Norte Saneamento descarta leilões e prioriza aquisições
A Norte Saneamento descarta participar dos grandes leilões de concessão e mantém as aquisições e trocas de controle como principal estratégia de expansão. Com 85% do portfólio concentrado na Amazônia Legal, a CNN apurou que a empresa mira municípios de pequeno porte e regiões de "desinteresse" dos grandes players do setor. A ideia é olhar para lugares que costumam ficar fora dos grandes leilões, formando agrupamentos a partir de cidades que funcionam como polos regionais.
A companhia aposta em mercados menores e mais regionalizados, um caminho complementar aos grandes projetos de universalização. O marco legal do saneamento, sancionado em 2020, determinou que 99% da população brasileira tenha acesso à água potável e 90%, à coleta e tratamento de esgoto até 31 de dezembro de 2033. Com cinco anos de existência, a empresa opera em 59 cidades de sete estados: Tocantins, Pará, Maranhão, São Paulo, Santa Catarina, Rio Grande do Sul e Mato Grosso, onde administra cinco concessões adquiridas da Iguá em 2023, em Alta Floresta, Canarana, Colíder, Comodoro e Pontes e Lacerda.

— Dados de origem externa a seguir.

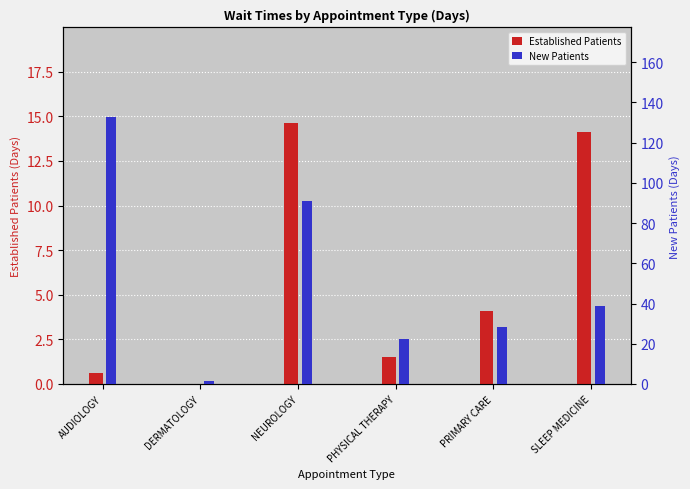

Reading left to right, transcribe all the data shown in this chart.

Established Patients: AUDIOLOGY=0.6	DERMATOLOGY=0.0	NEUROLOGY=14.6	PHYSICAL THERAPY=1.5	PRIMARY CARE=4.1	SLEEP MEDICINE=14.1
New Patients: AUDIOLOGY=132.5	DERMATOLOGY=1.7	NEUROLOGY=91.0	PHYSICAL THERAPY=22.4	PRIMARY CARE=28.4	SLEEP MEDICINE=38.8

Segundo uma fonte a par da estratégia, o baixo interesse por municípios menores tem sido observado pela empresa. No Ceará, dos cinco blocos ofertados pela Cagece, apenas o do litoral despertou interesse do mercado; os demais, no interior, devem ser remodelados. Em Rondônia, o próximo leilão, marcado para 29 de setembro, deve adotar modelagem diferente para ampliar a atratividade. Para o advogado Fernando Vernalha, especialista em saneamento, a estratégia se apoia no reposicionamento dos grandes operadores, que concentram recursos em concessões regionais de maior porte. A companhia aposta na compra de operações municipais que perderam relevância, como no caso da Iguá, que priorizou Cuiabá e vendeu as demais operações em Mato Grosso. A estratégia permite ganhar escala, experiência operacional e acervo técnico, abrindo caminho para disputar projetos maiores no futuro.